Input material: Begin
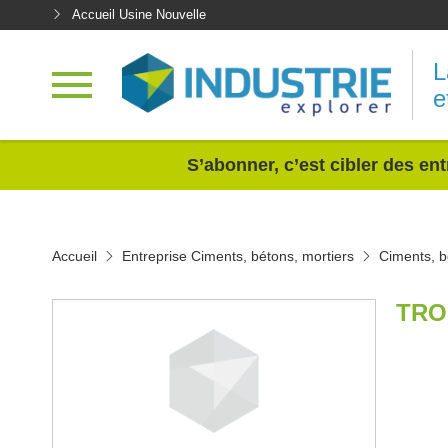
Accueil Usine Nouvelle
L
e
<
S’abonner, c’est cibler des ent
Accueil
Entreprise Ciments, bétons, mortiers
Ciments, b
TRO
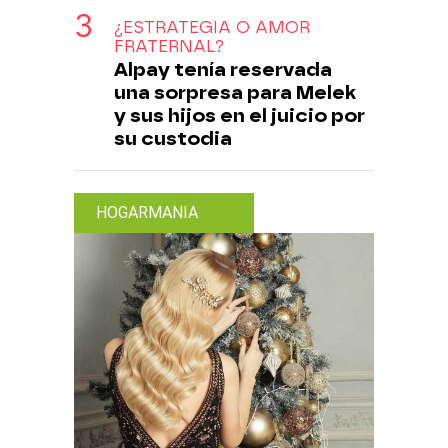
¿ESTRATEGIA O AMOR
FRATERNAL?
Alpay tenía reservada
una sorpresa para Melek
y sus hijos en el juicio por
su custodia
HOGARMANIA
Input material: End
List each line of the material that contains the word "Ciments".

> Solved problem:
Entreprise Ciments, bétons, mortiers
Ciments, b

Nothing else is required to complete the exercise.